En vertu de ce principe, la pollution que l'on autorise en amont continuera à contaminer l'aval. Tant que notre agriculture productiviste à l'extrême, Bacon le film en témoigne, continuera à déverser ses poisons dans la nappe phréatique, les centaines de millions promis par les gouvernements ne pourront que financer à perpétuité des usines de traitement aussi insatisfaisantes que par le passé. L'eau, en effet, descend et elle entraîne dans sa course vers le bas la pollution encouragée en amont. S'il y a pollution à la tête des Grands Lacs, traiter l'eau à Montréal devient une tâche de plus longue durée que l'effort stérile de Sisyphe.

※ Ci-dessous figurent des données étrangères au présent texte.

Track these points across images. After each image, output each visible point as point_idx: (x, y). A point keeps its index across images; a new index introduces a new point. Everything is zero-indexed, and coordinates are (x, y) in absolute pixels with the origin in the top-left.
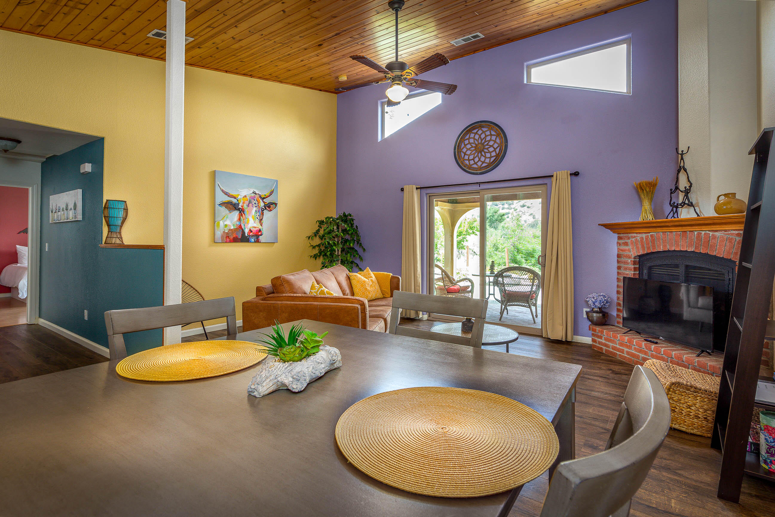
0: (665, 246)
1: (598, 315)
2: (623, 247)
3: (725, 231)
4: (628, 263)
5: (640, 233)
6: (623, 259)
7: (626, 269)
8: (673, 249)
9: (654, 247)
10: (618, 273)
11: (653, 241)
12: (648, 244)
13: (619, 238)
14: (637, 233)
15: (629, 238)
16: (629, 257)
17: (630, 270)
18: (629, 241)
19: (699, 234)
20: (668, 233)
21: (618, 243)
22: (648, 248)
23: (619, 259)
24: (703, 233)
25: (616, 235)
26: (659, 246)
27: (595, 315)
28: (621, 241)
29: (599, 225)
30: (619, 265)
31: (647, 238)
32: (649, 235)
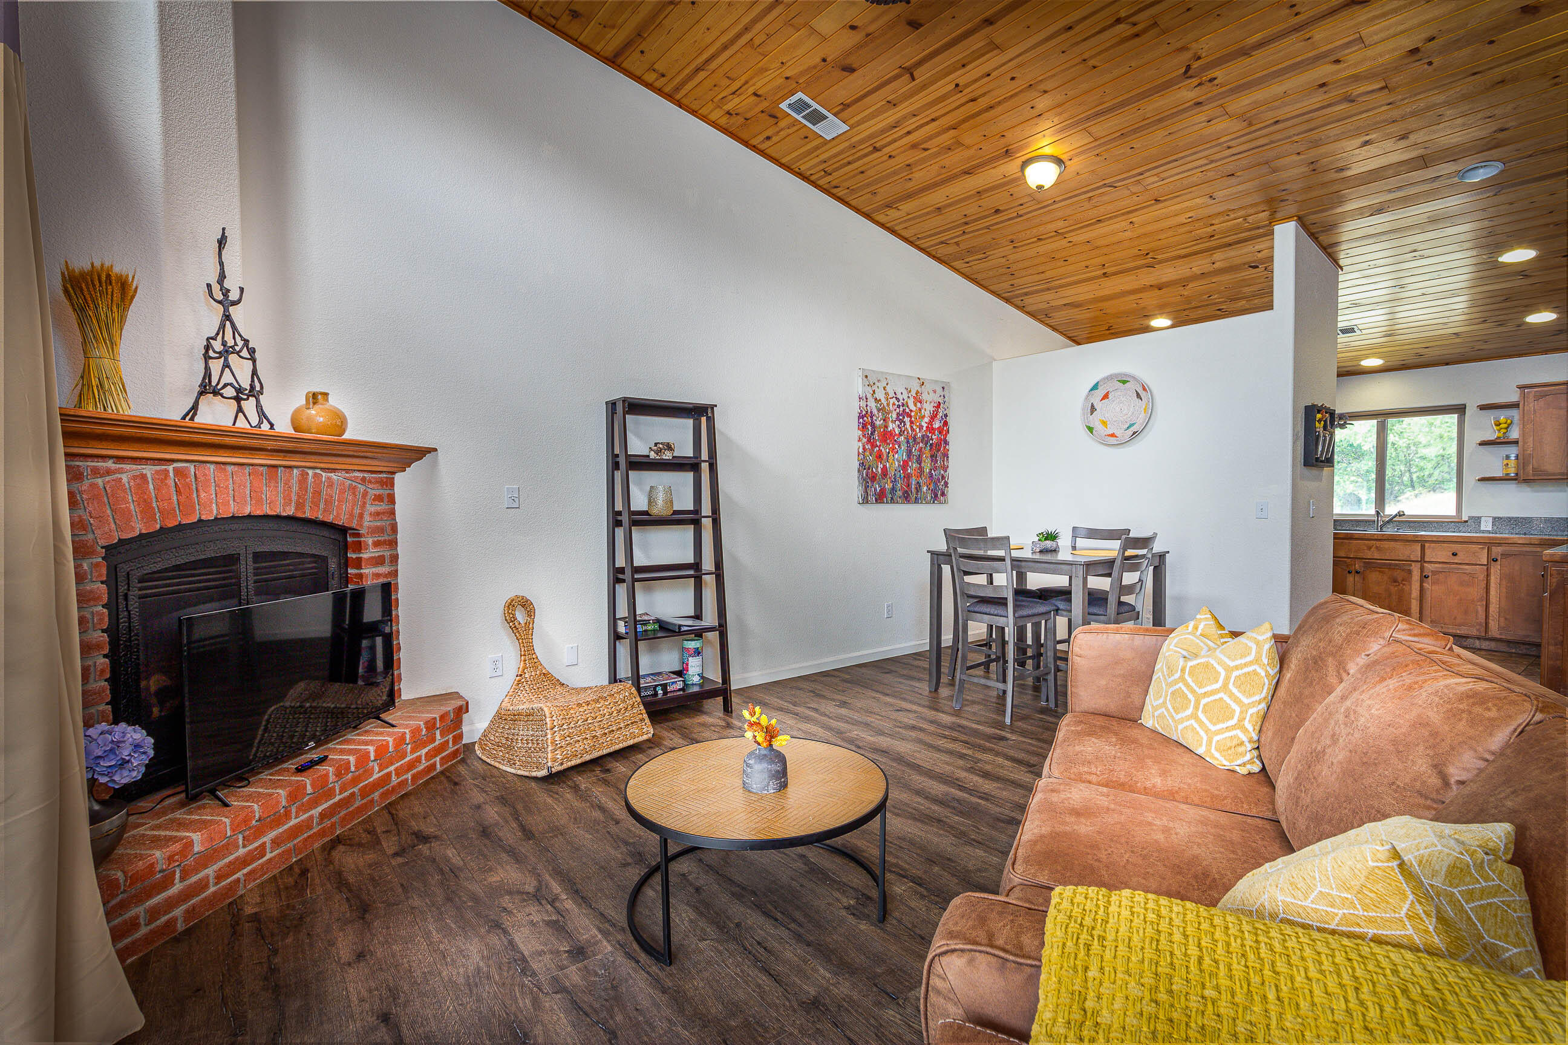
3: (347, 471)
5: (133, 460)
14: (119, 459)
15: (78, 477)
32: (171, 468)
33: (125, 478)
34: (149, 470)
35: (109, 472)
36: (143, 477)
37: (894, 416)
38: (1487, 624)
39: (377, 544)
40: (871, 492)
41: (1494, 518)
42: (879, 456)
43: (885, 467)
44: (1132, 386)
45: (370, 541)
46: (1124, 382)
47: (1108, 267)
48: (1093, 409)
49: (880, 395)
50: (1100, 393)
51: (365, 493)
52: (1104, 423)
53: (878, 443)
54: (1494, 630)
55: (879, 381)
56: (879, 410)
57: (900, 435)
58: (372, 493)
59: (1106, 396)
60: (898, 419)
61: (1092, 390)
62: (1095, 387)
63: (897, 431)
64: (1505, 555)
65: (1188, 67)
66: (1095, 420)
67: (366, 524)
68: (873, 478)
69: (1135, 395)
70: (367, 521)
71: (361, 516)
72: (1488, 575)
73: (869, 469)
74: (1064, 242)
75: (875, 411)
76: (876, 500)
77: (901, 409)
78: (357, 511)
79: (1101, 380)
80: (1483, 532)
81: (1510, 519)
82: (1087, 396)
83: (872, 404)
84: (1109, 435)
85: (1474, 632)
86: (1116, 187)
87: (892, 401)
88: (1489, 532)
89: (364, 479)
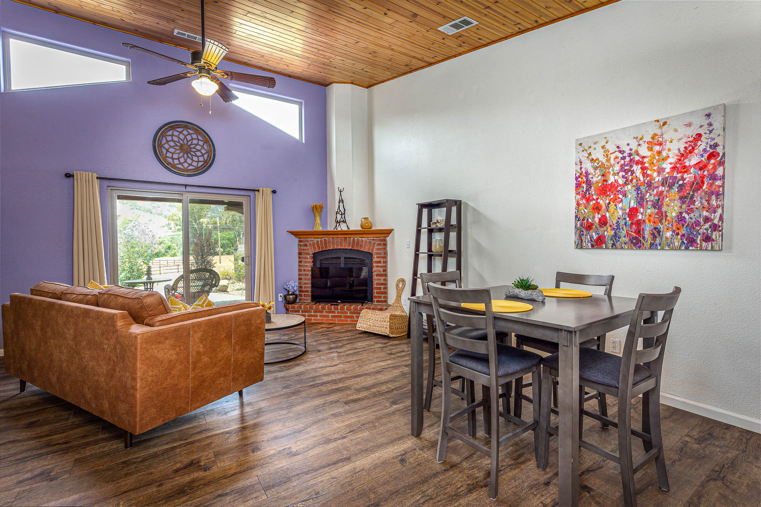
0: (333, 246)
1: (293, 296)
2: (302, 248)
3: (368, 237)
4: (307, 258)
5: (316, 238)
6: (303, 256)
7: (306, 262)
8: (339, 247)
9: (326, 246)
10: (300, 266)
11: (326, 244)
12: (322, 245)
13: (300, 241)
14: (314, 238)
15: (308, 241)
16: (308, 254)
17: (309, 262)
18: (307, 243)
19: (354, 239)
20: (335, 238)
21: (299, 245)
22: (322, 248)
23: (300, 256)
24: (356, 238)
25: (297, 240)
26: (330, 246)
27: (291, 297)
28: (302, 244)
29: (287, 231)
30: (300, 260)
31: (321, 241)
32: (323, 239)
33: (315, 241)
34: (319, 240)
35: (312, 240)
36: (318, 241)
37: (617, 168)
39: (377, 257)
40: (586, 239)
42: (597, 208)
43: (604, 217)
45: (375, 256)
49: (598, 154)
51: (374, 243)
53: (595, 197)
55: (595, 143)
56: (596, 168)
57: (625, 184)
58: (377, 243)
60: (622, 168)
63: (621, 181)
67: (375, 252)
68: (589, 227)
70: (375, 251)
71: (373, 249)
73: (583, 220)
75: (591, 170)
76: (592, 246)
77: (628, 159)
78: (371, 248)
83: (588, 166)
87: (613, 156)
89: (373, 240)
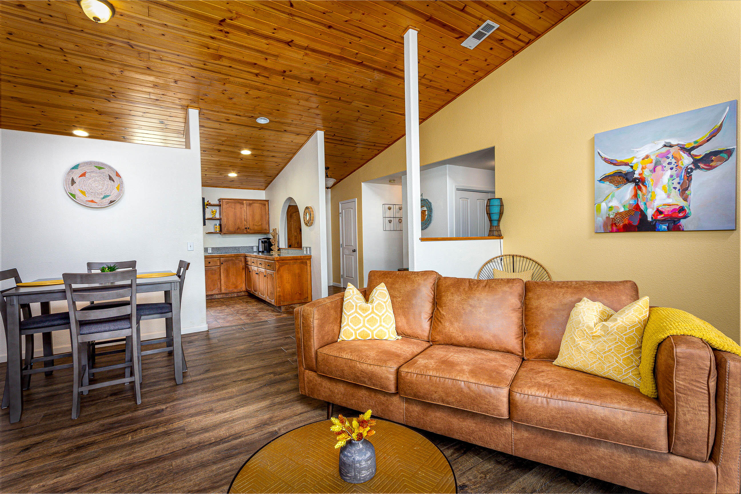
38: (221, 288)
41: (212, 248)
44: (106, 171)
46: (100, 168)
47: (79, 89)
48: (73, 182)
50: (79, 171)
52: (83, 193)
54: (223, 291)
59: (83, 175)
61: (73, 168)
62: (76, 167)
64: (225, 261)
65: (224, 20)
66: (75, 189)
69: (108, 178)
72: (220, 270)
74: (60, 58)
79: (82, 163)
80: (209, 253)
81: (217, 248)
82: (69, 172)
84: (89, 201)
85: (217, 292)
86: (133, 48)
88: (210, 253)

De la même manière, les sommes requises pour l'assainissement des eaux usées n'en finiront jamais de grever les budgets publics, à moins qu'un renouvellement du sens civique nous apprenne à économiser l'eau. Il est, en effet, bizarre que des gens pour qui la température constitue le principal sujet de conversation ne puissent pas constater par eux-mêmes qu'une sécheresse sévit et qu'il faille interdire par règlement des arrosages que le simple bon sens devrait condamner. Traiter 500 litres d'eau par personne par jour, alors que le véritable besoin d'eau potable tourne autour de dix litres, c'est à la fois puéril et masochiste.

Pour que, vague après vague, affolement après affolement, sévisse toujours cet infantilisme coûteux, il est permis de penser qu'il fait le bonheur de quelqu'un. Certainement le bonheur de ceux qui tiennent tellement au profit immédiat de leur exploitation agricole qu'ils en oublient de tenir compte des coûts et des risques sociaux et qu'ils n'évaluent même pas les dommages causés par la pollution au sol qui les fait vivre. Cet infantilisme coûteux profite également à une certaine industrie de l'épuration, ingénieurs compris, qui voit dans la pollution effectuée en amont un problème agréablement et interminablement rentable. Il semble même que beaucoup de nos gouvernants préfèrent se gargariser de promesses d'aide à l'épuration au lieu d'intervenir, par la recherche de nouvelles technologies et l'éducation du public, à la source des problèmes. L'amélioration qui semble se produire à propos des millions de pneus usés devrait pourtant instruire qui veut l'être : la consigne de quelques dollars imposée lors de l'achat de pneus est un bon exemple d'une intervention à la source.

Pourquoi un principe de physique élémentaire ne prendrait-il pas du service dans la gestion de l'eau? Un Galilée moderne ne pourrait-il pas dire, avant une nouvelle valse de centaines de millions : « Oui, mais l'eau coule... »?